I know that you know “that guy.” The one who hates movies that he hasn’t seen and tells you why he probably won’t like it and that whatever actor/actress that was in it is a complete sellout.
“That guy” is the one who says things like “I liked Jodie Foster in ‘Bugsy Malone’ but what has she done since then?” Perhaps you’ve been around when he’s argued “I’m sure that ‘The Birdcage’ was decent but there’s no way it’s better than ‘La Cage Aux Follies.’ Ugo Tognazzi is a comic genius!” Beware of “that guy;” he may be a co-worker, a classmate, Internet chatroom buddy, or even a writer for your school newspaper.
Yes, loyal Vanguard reader, I have been known to be “that guy.” However, today I am using my snobby powers for good rather than evil and turning the tables on “that guy.” Only together can we overcome this threat to our movie viewing pleasure.
Therefore, our job is to rent, enjoy and then spread the news about films that have gotten unfair negative attention. It will take teamwork, trust and approximately eight to 10 dollars to begin this very important attack on “that guy.”
Step One: Rent “Mallrats.” Of all the movies that have gotten a bad rap, this one is king. Here is why your friend will tell you that “Mallrats” sucks: “Dude, Kevin Smith totally sold out when he went to color. Bro, in ‘Clerks’ Jay and Silent Bob were drug dealers but in this one they are just all-around mischief makers. I mean, sure, Jay always has a ‘fatty boombatty blunt’ when he needs it but it’s just not the same. I just don’t like Shannen Doherty. Am I supposed to buy that Willam ‘Snowball’ Black grew five inches, gained 100 pounds, shaved his beard, quit drugs and became five years younger? I mean, according to Kevin Smith, ‘Mallrats’ takes place two days before ‘Clerks’ and I just don’t buy that Willam could change that much. This is hooey!”
I know that your friend has said this because I used to be “that guy.” Then, I watched it again without all the expectations and realized that Jason Lee is the funniest guy ever and that “Mallrats” is probably the funniest movie ever. No wait. I will state for the record, that “Mallrats”, in my opinion, is the funniest movie of all time.
Don’t take my word for it and especially don’t buy into the negative hype. Just throw down your two to three dollars and try it out. Remember, don’t be “that guy.”
Step Two: Rent “The Cable Guy.” You might be asking yourself, “Didn’t Biff already suggest this last week and didn’t I not take his advice because some dude in my geography class told me that it wasn’t funny?” The answer is yes and yes. That’s right, I am so confidant that this movie rules that I will name-drop it every week if I have to. Don’t think I won’t.
I mean come on, the whole “I don’t like this Jim Carrey movie because it’s not ‘Ace Ventura’ and it isn’t filled with easy to repeat catch phrases and gags that he already used on ‘In Living Color'” argument is so 1995.

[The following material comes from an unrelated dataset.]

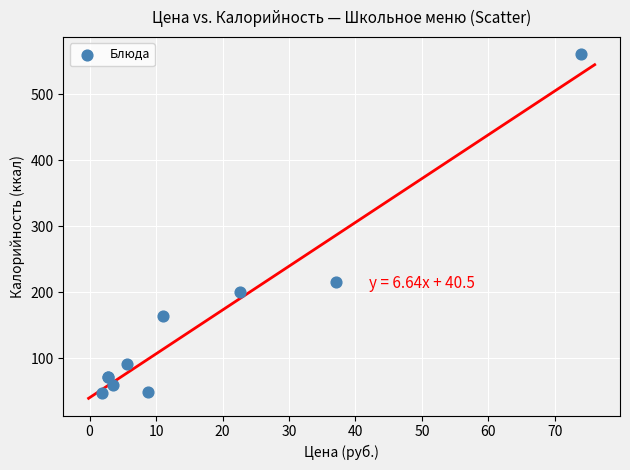

What Y value in the scatter plot is closest to 304?

216.0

“The Cable Guy” is by far a better movie than anything else Jim Carrey has done, comedy or otherwise. I think people forget they’re laughing at the antagonist’s antics but at the same time wanting him to get his comeuppance. Carrey arguably plays the most sympathetic villain since Darth Vader himself.
“But Biff, his performance in ‘Man on the Moon’ was brilliant as well as his small role in the little-seen film ‘Simon Birch.'” Who’s that? That’s right, it’s “that guy.” He’s always willing to share his too informed/not nearly informed enough opinion with you, whether you ask him or not.
So, loyal reader, take a stand. Say, “I’m mad as hell and I’m not going to take it anymore. ‘Mallrats’ and ‘The Cable Guy’ are good movies!” Fight the power; fight the oppressive opinion of “that guy.”